=== RECORDS TO PROCESS ===
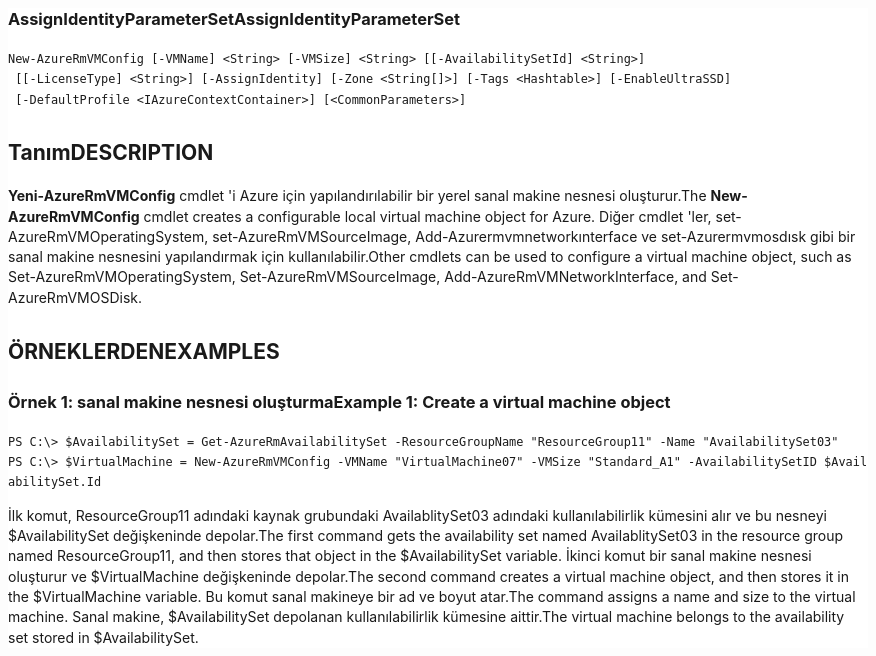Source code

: ### <span data-ttu-id="046e9-107">AssignIdentityParameterSet</span><span class="sxs-lookup"><span data-stu-id="046e9-107">AssignIdentityParameterSet</span></span>
```
New-AzureRmVMConfig [-VMName] <String> [-VMSize] <String> [[-AvailabilitySetId] <String>]
 [[-LicenseType] <String>] [-AssignIdentity] [-Zone <String[]>] [-Tags <Hashtable>] [-EnableUltraSSD]
 [-DefaultProfile <IAzureContextContainer>] [<CommonParameters>]
```

## <span data-ttu-id="046e9-108">Tanım</span><span class="sxs-lookup"><span data-stu-id="046e9-108">DESCRIPTION</span></span>
<span data-ttu-id="046e9-109">**Yeni-AzureRmVMConfig** cmdlet 'i Azure için yapılandırılabilir bir yerel sanal makine nesnesi oluşturur.</span><span class="sxs-lookup"><span data-stu-id="046e9-109">The **New-AzureRmVMConfig** cmdlet creates a configurable local virtual machine object for Azure.</span></span>
<span data-ttu-id="046e9-110">Diğer cmdlet 'ler, set-AzureRmVMOperatingSystem, set-AzureRmVMSourceImage, Add-Azurermvmnetworkınterface ve set-Azurermvmosdısk gibi bir sanal makine nesnesini yapılandırmak için kullanılabilir.</span><span class="sxs-lookup"><span data-stu-id="046e9-110">Other cmdlets can be used to configure a virtual machine object, such as Set-AzureRmVMOperatingSystem, Set-AzureRmVMSourceImage, Add-AzureRmVMNetworkInterface, and Set-AzureRmVMOSDisk.</span></span>

## <span data-ttu-id="046e9-111">ÖRNEKLERDEN</span><span class="sxs-lookup"><span data-stu-id="046e9-111">EXAMPLES</span></span>

### <span data-ttu-id="046e9-112">Örnek 1: sanal makine nesnesi oluşturma</span><span class="sxs-lookup"><span data-stu-id="046e9-112">Example 1: Create a virtual machine object</span></span>
```
PS C:\> $AvailabilitySet = Get-AzureRmAvailabilitySet -ResourceGroupName "ResourceGroup11" -Name "AvailabilitySet03"
PS C:\> $VirtualMachine = New-AzureRmVMConfig -VMName "VirtualMachine07" -VMSize "Standard_A1" -AvailabilitySetID $AvailabilitySet.Id
```

<span data-ttu-id="046e9-113">İlk komut, ResourceGroup11 adındaki kaynak grubundaki AvailablitySet03 adındaki kullanılabilirlik kümesini alır ve bu nesneyi $AvailabilitySet değişkeninde depolar.</span><span class="sxs-lookup"><span data-stu-id="046e9-113">The first command gets the availability set named AvailablitySet03 in the resource group named ResourceGroup11, and then stores that object in the $AvailabilitySet variable.</span></span>
<span data-ttu-id="046e9-114">İkinci komut bir sanal makine nesnesi oluşturur ve $VirtualMachine değişkeninde depolar.</span><span class="sxs-lookup"><span data-stu-id="046e9-114">The second command creates a virtual machine object, and then stores it in the $VirtualMachine variable.</span></span>
<span data-ttu-id="046e9-115">Bu komut sanal makineye bir ad ve boyut atar.</span><span class="sxs-lookup"><span data-stu-id="046e9-115">The command assigns a name and size to the virtual machine.</span></span>
<span data-ttu-id="046e9-116">Sanal makine, $AvailabilitySet depolanan kullanılabilirlik kümesine aittir.</span><span class="sxs-lookup"><span data-stu-id="046e9-116">The virtual machine belongs to the availability set stored in $AvailabilitySet.</span></span>
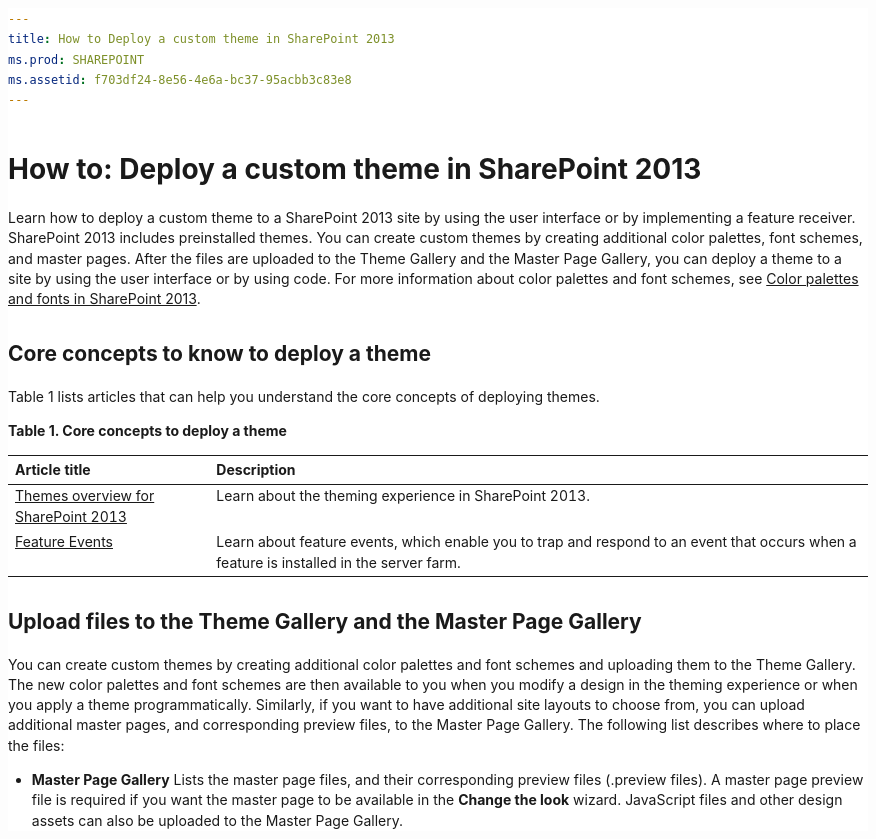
 ```yaml
---
title: How to Deploy a custom theme in SharePoint 2013
ms.prod: SHAREPOINT
ms.assetid: f703df24-8e56-4e6a-bc37-95acbb3c83e8
---
```



# How to: Deploy a custom theme in SharePoint 2013
Learn how to deploy a custom theme to a SharePoint 2013 site by using the user interface or by implementing a feature receiver.
SharePoint 2013 includes preinstalled themes. You can create custom themes by creating additional color palettes, font schemes, and master pages. After the files are uploaded to the Theme Gallery and the Master Page Gallery, you can deploy a theme to a site by using the user interface or by using code. For more information about color palettes and font schemes, see  [Color palettes and fonts in SharePoint 2013](color-palettes-and-fonts-in-sharepoint-2013.md).
  
    
    


## Core concepts to know to deploy a theme
<a name="core"> </a>

Table 1 lists articles that can help you understand the core concepts of deploying themes.
  
    
    

**Table 1. Core concepts to deploy a theme**


|**Article title**|**Description**|
|:-----|:-----|
| [Themes overview for SharePoint 2013](themes-overview-for-sharepoint-2013.md) <br/> |Learn about the theming experience in SharePoint 2013.  <br/> |
| [Feature Events](http://msdn.microsoft.com/en-us/library/ms469501.aspx) <br/> |Learn about feature events, which enable you to trap and respond to an event that occurs when a feature is installed in the server farm.  <br/> |
   

## Upload files to the Theme Gallery and the Master Page Gallery
<a name="section1"> </a>

You can create custom themes by creating additional color palettes and font schemes and uploading them to the Theme Gallery. The new color palettes and font schemes are then available to you when you modify a design in the theming experience or when you apply a theme programmatically. Similarly, if you want to have additional site layouts to choose from, you can upload additional master pages, and corresponding preview files, to the Master Page Gallery. The following list describes where to place the files:
  
    
    

- **Master Page Gallery** Lists the master page files, and their corresponding preview files (.preview files). A master page preview file is required if you want the master page to be available in the **Change the look** wizard. JavaScript files and other design assets can also be uploaded to the Master Page Gallery.
    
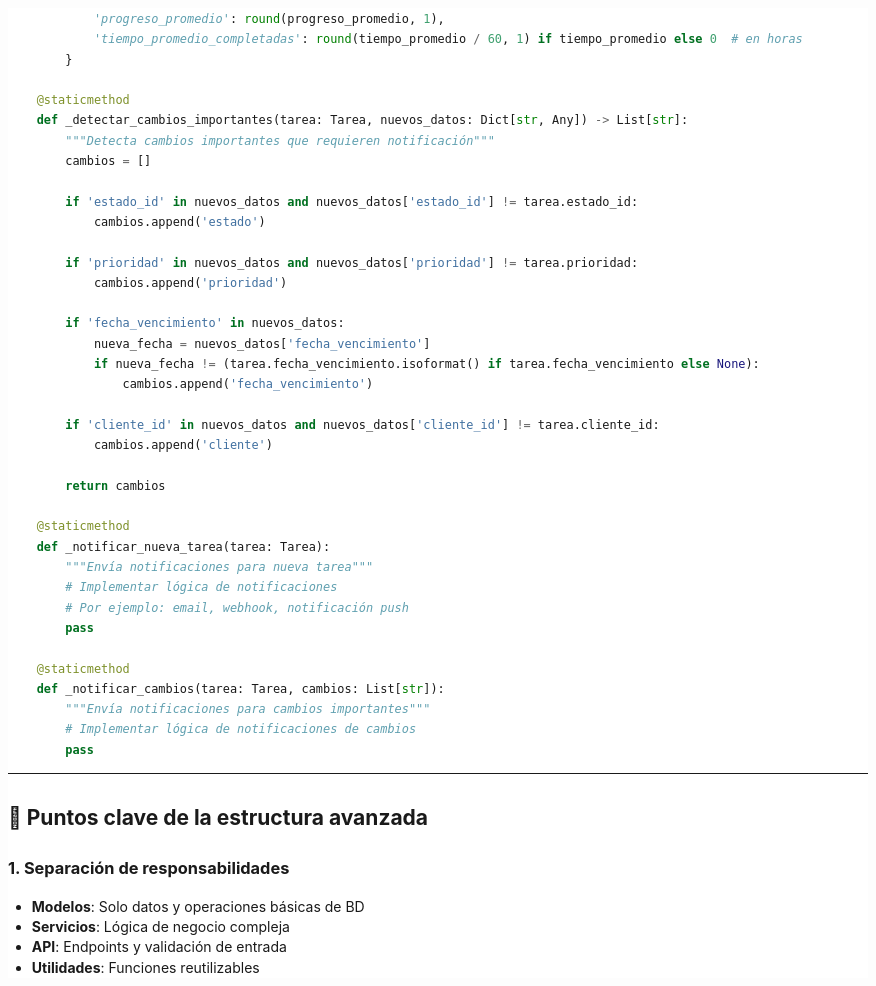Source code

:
 ```python
            'progreso_promedio': round(progreso_promedio, 1),
            'tiempo_promedio_completadas': round(tiempo_promedio / 60, 1) if tiempo_promedio else 0  # en horas
        }

    @staticmethod
    def _detectar_cambios_importantes(tarea: Tarea, nuevos_datos: Dict[str, Any]) -> List[str]:
        """Detecta cambios importantes que requieren notificación"""
        cambios = []
        
        if 'estado_id' in nuevos_datos and nuevos_datos['estado_id'] != tarea.estado_id:
            cambios.append('estado')
        
        if 'prioridad' in nuevos_datos and nuevos_datos['prioridad'] != tarea.prioridad:
            cambios.append('prioridad')
        
        if 'fecha_vencimiento' in nuevos_datos:
            nueva_fecha = nuevos_datos['fecha_vencimiento']
            if nueva_fecha != (tarea.fecha_vencimiento.isoformat() if tarea.fecha_vencimiento else None):
                cambios.append('fecha_vencimiento')
        
        if 'cliente_id' in nuevos_datos and nuevos_datos['cliente_id'] != tarea.cliente_id:
            cambios.append('cliente')
        
        return cambios

    @staticmethod
    def _notificar_nueva_tarea(tarea: Tarea):
        """Envía notificaciones para nueva tarea"""
        # Implementar lógica de notificaciones
        # Por ejemplo: email, webhook, notificación push
        pass

    @staticmethod
    def _notificar_cambios(tarea: Tarea, cambios: List[str]):
        """Envía notificaciones para cambios importantes"""
        # Implementar lógica de notificaciones de cambios
        pass
```

---

## 🎯 Puntos clave de la estructura avanzada

### 1. **Separación de responsabilidades**
   - **Modelos**: Solo datos y operaciones básicas de BD
   - **Servicios**: Lógica de negocio compleja
   - **API**: Endpoints y validación de entrada
   - **Utilidades**: Funciones reutilizables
===
_YOUR GOAL_: Only an exact copy of the entries, with no pictures, is expected as the answer.

_RESULT FOR THIS TASK_:
Source code

: ### <span data-ttu-id="046e9-107">AssignIdentityParameterSet</span><span class="sxs-lookup"><span data-stu-id="046e9-107">AssignIdentityParameterSet</span></span>
```
New-AzureRmVMConfig [-VMName] <String> [-VMSize] <String> [[-AvailabilitySetId] <String>]
 [[-LicenseType] <String>] [-AssignIdentity] [-Zone <String[]>] [-Tags <Hashtable>] [-EnableUltraSSD]
 [-DefaultProfile <IAzureContextContainer>] [<CommonParameters>]
```

## <span data-ttu-id="046e9-108">Tanım</span><span class="sxs-lookup"><span data-stu-id="046e9-108">DESCRIPTION</span></span>
<span data-ttu-id="046e9-109">**Yeni-AzureRmVMConfig** cmdlet 'i Azure için yapılandırılabilir bir yerel sanal makine nesnesi oluşturur.</span><span class="sxs-lookup"><span data-stu-id="046e9-109">The **New-AzureRmVMConfig** cmdlet creates a configurable local virtual machine object for Azure.</span></span>
<span data-ttu-id="046e9-110">Diğer cmdlet 'ler, set-AzureRmVMOperatingSystem, set-AzureRmVMSourceImage, Add-Azurermvmnetworkınterface ve set-Azurermvmosdısk gibi bir sanal makine nesnesini yapılandırmak için kullanılabilir.</span><span class="sxs-lookup"><span data-stu-id="046e9-110">Other cmdlets can be used to configure a virtual machine object, such as Set-AzureRmVMOperatingSystem, Set-AzureRmVMSourceImage, Add-AzureRmVMNetworkInterface, and Set-AzureRmVMOSDisk.</span></span>

## <span data-ttu-id="046e9-111">ÖRNEKLERDEN</span><span class="sxs-lookup"><span data-stu-id="046e9-111">EXAMPLES</span></span>

### <span data-ttu-id="046e9-112">Örnek 1: sanal makine nesnesi oluşturma</span><span class="sxs-lookup"><span data-stu-id="046e9-112">Example 1: Create a virtual machine object</span></span>
```
PS C:\> $AvailabilitySet = Get-AzureRmAvailabilitySet -ResourceGroupName "ResourceGroup11" -Name "AvailabilitySet03"
PS C:\> $VirtualMachine = New-AzureRmVMConfig -VMName "VirtualMachine07" -VMSize "Standard_A1" -AvailabilitySetID $AvailabilitySet.Id
```

<span data-ttu-id="046e9-113">İlk komut, ResourceGroup11 adındaki kaynak grubundaki AvailablitySet03 adındaki kullanılabilirlik kümesini alır ve bu nesneyi $AvailabilitySet değişkeninde depolar.</span><span class="sxs-lookup"><span data-stu-id="046e9-113">The first command gets the availability set named AvailablitySet03 in the resource group named ResourceGroup11, and then stores that object in the $AvailabilitySet variable.</span></span>
<span data-ttu-id="046e9-114">İkinci komut bir sanal makine nesnesi oluşturur ve $VirtualMachine değişkeninde depolar.</span><span class="sxs-lookup"><span data-stu-id="046e9-114">The second command creates a virtual machine object, and then stores it in the $VirtualMachine variable.</span></span>
<span data-ttu-id="046e9-115">Bu komut sanal makineye bir ad ve boyut atar.</span><span class="sxs-lookup"><span data-stu-id="046e9-115">The command assigns a name and size to the virtual machine.</span></span>
<span data-ttu-id="046e9-116">Sanal makine, $AvailabilitySet depolanan kullanılabilirlik kümesine aittir.</span><span class="sxs-lookup"><span data-stu-id="046e9-116">The virtual machine belongs to the availability set stored in $AvailabilitySet.</span></span>
 ```yaml
---
title: How to Deploy a custom theme in SharePoint 2013
ms.prod: SHAREPOINT
ms.assetid: f703df24-8e56-4e6a-bc37-95acbb3c83e8
---
```



# How to: Deploy a custom theme in SharePoint 2013
Learn how to deploy a custom theme to a SharePoint 2013 site by using the user interface or by implementing a feature receiver.
SharePoint 2013 includes preinstalled themes. You can create custom themes by creating additional color palettes, font schemes, and master pages. After the files are uploaded to the Theme Gallery and the Master Page Gallery, you can deploy a theme to a site by using the user interface or by using code. For more information about color palettes and font schemes, see  [Color palettes and fonts in SharePoint 2013](color-palettes-and-fonts-in-sharepoint-2013.md).
  
    
    


## Core concepts to know to deploy a theme
<a name="core"> </a>

Table 1 lists articles that can help you understand the core concepts of deploying themes.
  
    
    

**Table 1. Core concepts to deploy a theme**


|**Article title**|**Description**|
|:-----|:-----|
| [Themes overview for SharePoint 2013](themes-overview-for-sharepoint-2013.md) <br/> |Learn about the theming experience in SharePoint 2013.  <br/> |
| [Feature Events](http://msdn.microsoft.com/en-us/library/ms469501.aspx) <br/> |Learn about feature events, which enable you to trap and respond to an event that occurs when a feature is installed in the server farm.  <br/> |
   

## Upload files to the Theme Gallery and the Master Page Gallery
<a name="section1"> </a>

You can create custom themes by creating additional color palettes and font schemes and uploading them to the Theme Gallery. The new color palettes and font schemes are then available to you when you modify a design in the theming experience or when you apply a theme programmatically. Similarly, if you want to have additional site layouts to choose from, you can upload additional master pages, and corresponding preview files, to the Master Page Gallery. The following list describes where to place the files:
  
    
    

- **Master Page Gallery** Lists the master page files, and their corresponding preview files (.preview files). A master page preview file is required if you want the master page to be available in the **Change the look** wizard. JavaScript files and other design assets can also be uploaded to the Master Page Gallery.
    
Source code

:
 ```python
            'progreso_promedio': round(progreso_promedio, 1),
            'tiempo_promedio_completadas': round(tiempo_promedio / 60, 1) if tiempo_promedio else 0  # en horas
        }

    @staticmethod
    def _detectar_cambios_importantes(tarea: Tarea, nuevos_datos: Dict[str, Any]) -> List[str]:
        """Detecta cambios importantes que requieren notificación"""
        cambios = []
        
        if 'estado_id' in nuevos_datos and nuevos_datos['estado_id'] != tarea.estado_id:
            cambios.append('estado')
        
        if 'prioridad' in nuevos_datos and nuevos_datos['prioridad'] != tarea.prioridad:
            cambios.append('prioridad')
        
        if 'fecha_vencimiento' in nuevos_datos:
            nueva_fecha = nuevos_datos['fecha_vencimiento']
            if nueva_fecha != (tarea.fecha_vencimiento.isoformat() if tarea.fecha_vencimiento else None):
                cambios.append('fecha_vencimiento')
        
        if 'cliente_id' in nuevos_datos and nuevos_datos['cliente_id'] != tarea.cliente_id:
            cambios.append('cliente')
        
        return cambios

    @staticmethod
    def _notificar_nueva_tarea(tarea: Tarea):
        """Envía notificaciones para nueva tarea"""
        # Implementar lógica de notificaciones
        # Por ejemplo: email, webhook, notificación push
        pass

    @staticmethod
    def _notificar_cambios(tarea: Tarea, cambios: List[str]):
        """Envía notificaciones para cambios importantes"""
        # Implementar lógica de notificaciones de cambios
        pass
```

---

## 🎯 Puntos clave de la estructura avanzada

### 1. **Separación de responsabilidades**
   - **Modelos**: Solo datos y operaciones básicas de BD
   - **Servicios**: Lógica de negocio compleja
   - **API**: Endpoints y validación de entrada
   - **Utilidades**: Funciones reutilizables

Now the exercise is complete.